L’homme selon Marx, pour une anthropologie matérialiste, d’Yvon Quiniou

dimanche 15 novembre 2015.
 

L’homme selon Marx, pour une anthropologie matérialiste, d’Yvon Quiniou. Éditions Kimé, 2011, 16 euros.

Une conception matérialiste de l’Homme

Dans cet ouvrage dense et pédagogique à la fois, le philosophe Yvon Quiniou reprend le fil de l’anthropologie matérialiste de Marx et Engels à l’aune des acquis et questionnements scientifiques contemporains (notamment ceux de la neurobiologie), et en la confrontant à l’apport de Freud. L’une des trames de la réflexion consiste en une critique bienveillante à l’égard de l’important travail mené par Lucien Sève sur ce même terrain, de Marxisme et théorie de la personnalité (1969) à l’Homme  ? paru en 2008.

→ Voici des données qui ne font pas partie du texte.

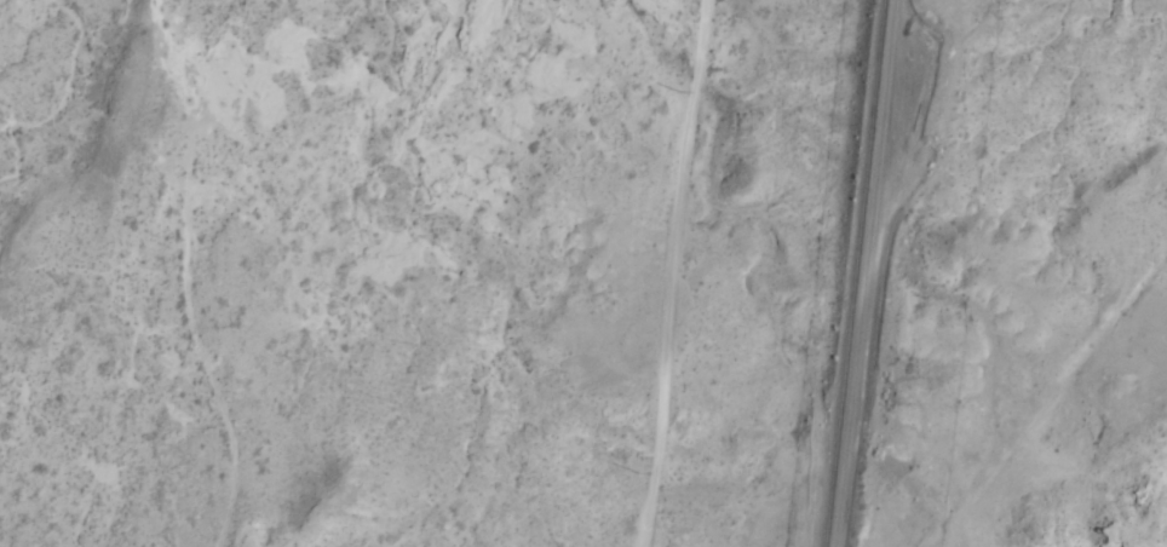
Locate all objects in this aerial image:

Partageant avec lui le rejet de tout biologisme, Yvon Quiniou s’en distingue, en revanche, par la conservation d’une certaine idée de « nature humaine ». À partir de sa propre lecture de l’œuvre de Marx, il s’attache à montrer que cette notion, non seulement ne conduit pas à figer l’homme et les rapports humains, mais est même indispensable à la pleine compréhension de leur détermination historique. Pour que l’essence humaine (« ensemble des rapports sociaux », selon l’expression de Marx dans sa 6e thèse sur Feuerbach) ait réellement un contenu déterminé à chaque moment de l’histoire, il faut bien, nous explique en substance le philosophe, admettre l’existence de « potentialités universelles et transhistoriques », inscrites dans le corps de chaque homme.

Toujours susceptibles d’être « actualisées » par les conditions sociales objectives dans lesquelles évoluent les hommes concrets, ces « potentialités » supposent elles-mêmes que le corps soit actif, « doté d’une vie psychique » qui le rende « réceptif » aux influences extérieures. « L’interaction entre le corps et le milieu social » consiste en une « action de part et d’autre, le corps cerveau activant ses propres capacités naturelles ou innées (…) sur la base, mais sur la base seulement, des conditions externes du milieu », précise l’auteur, alors que Lucien Sève, pour sa part, considère le corps comme un simple « support » de la personnalité.

Quel est l’enjeu de toute cette réflexion  ? En attribuant un « poids causal à la biologie en l’homme », Yvon Quiniou affirme une forte volonté de dépassement à la fois des « sociologismes », qui ne voient en l’homme qu’un pur produit de son milieu social, et des tentations, parallèles, de retour au postulat métaphysique du « libre arbitre ». En creux, son effort permet aussi de souligner que toute invocation d’une « nature humaine » pour invalider a priori le projet communiste relève de la manipulation idéologique. Avec Marx, mais aussi Spinoza, il parvient à rendre particulièrement tangible la possibilité d’un dépassement du capitalisme, en ancrant celle-ci dans le « moteur de la conduite des hommes » que constitue « l’intérêt individuel ». S’il se confond souvent, dans la société actuelle, avec l’égoïsme, l’intérêt individuel peut être aussi « attachement à une vie intéressante » et donc, ouvrir sur la « réalisation totale de l’individu », objet, selon l’Idéologie allemande, de la société communiste. Yvon Quiniou nous aide ainsi à prendre conscience du fait que la compréhension de l’Homme est un domaine pleinement politique.